14. “Though he fall, he shall not be utterly cast down; for the Lord upholds his hand”. See what it is “to delight in” Christ's “way.” Should it happen that he suffers some tribulation; some forfeiture of honour, some affliction, some loss, some contumely, or all those other accidents incident to mankind frequently in this life, he sets the Lord before him, what kind of trials He endured! And, “though he fall he shall not be utterly cast down, for the Lord upholds his hand,” because He has suffered before him. For what should you fear, O man, whose steps are ordered so, that you should “delight in the way of the Lord”? What should you fear? Pain? Christ was scourged. Should thou fear contumelies? He was reproached with, “You have a devil,” who was Himself casting out the devils. Haply you fear faction, and the conspiracy of the wicked. Conspiracy was made against Him. You can not make clear the purity of your conscience in some accusation, and sufferest wrong and violence, because false witnesses are listened to against you.

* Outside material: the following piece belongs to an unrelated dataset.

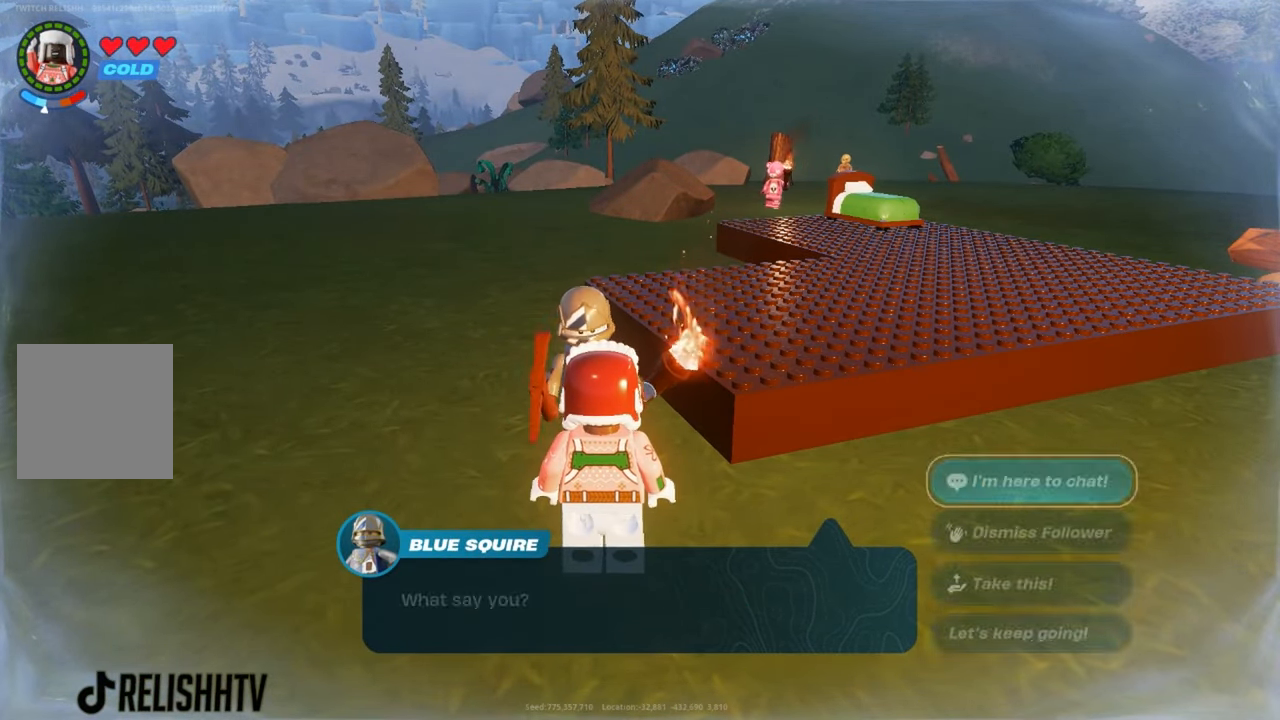
{"buttons": [], "left_stick": "up", "right_stick": "center", "events": [[133, "left_stick", "up-left"], [434, "left_stick", "up"]]}
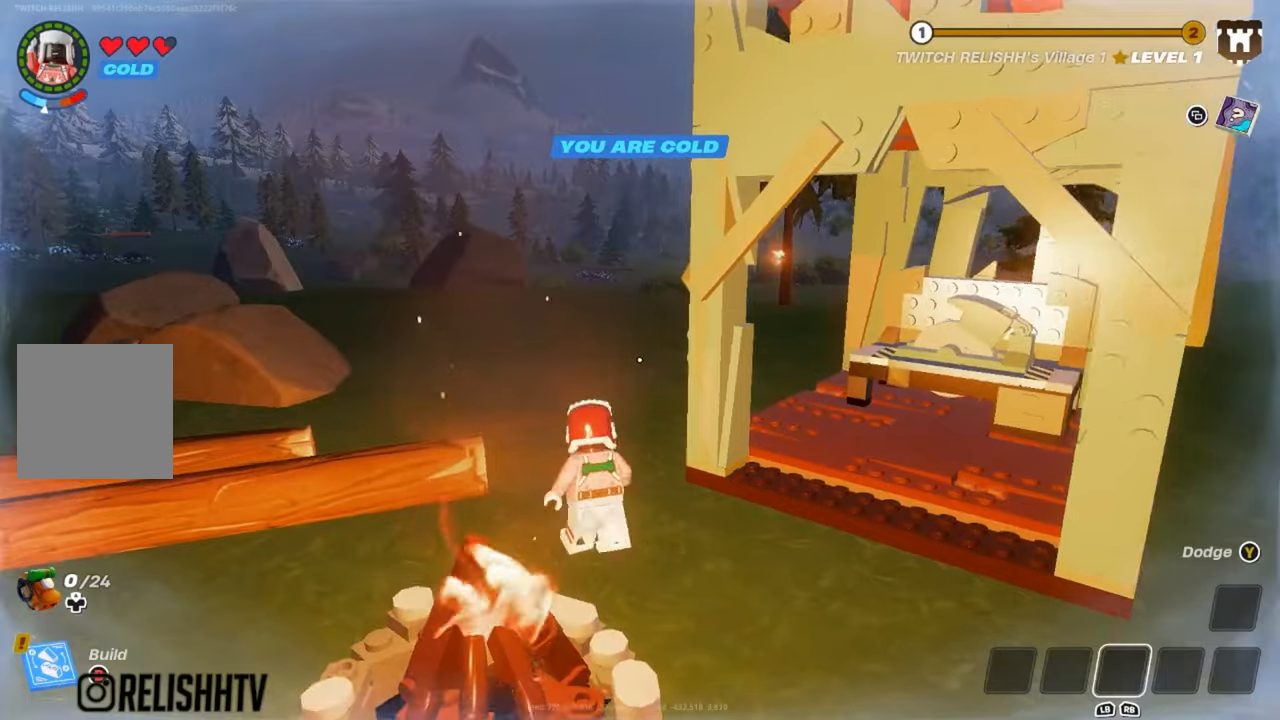
{"buttons": [], "left_stick": "down-right", "right_stick": "center", "events": [[234, "left_stick", "left"], [284, "right_stick", "right"], [301, "left_stick", "down"], [401, "left_stick", "down-right"], [451, "right_stick", "center"]]}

False witness was borne against Him first, not only before His death, but also after His resurrection....
On the Third Part of the Psalm.
1. “I have been young, and now am old; yet have I not seen the righteous forsaken, nor his seed begging bread”.
If it is spoken but in the person of one single individual, how long is the whole life of one man? And what is there wonderful in the circumstance, that a single man, fixed in some one part of the earth, should not, throughout the whole space of his life, being so short as man's life is, have ever seen “the righteous forsaken, nor his seed begging bread,” although he may have advanced from youth to age. It is not anything worthy of marvel; for it might have happened, that before his lifetime there should have been some “righteous man seeking bread;” it might have happened, that there had been some one in some other part of the earth not where he himself was. Hear too another thing, which makes an impression upon us. Any single one among you (look you) who has now grown old, may perhaps, when, looking back upon the past course of his life, he turns over in his thoughts the persons whom he has known, not find any instance of a righteous man begging bread, or of his seed begging bread, suggest itself to him; but nevertheless he turns to the inspired Scriptures, and finds that righteous Abraham was straitened, and suffered hunger in his own country, and left that land for another; he finds too that the son of the very same man, Isaac, removed to other countries in search of bread, for the same cause of hunger. And how will it be true to say, “I have never seen the righteous forsaken, nor his seed begging bread”? And if he finds this true in the duration of his own life, he finds it is otherwise in the inspired writings, which are more trustworthy than human life is.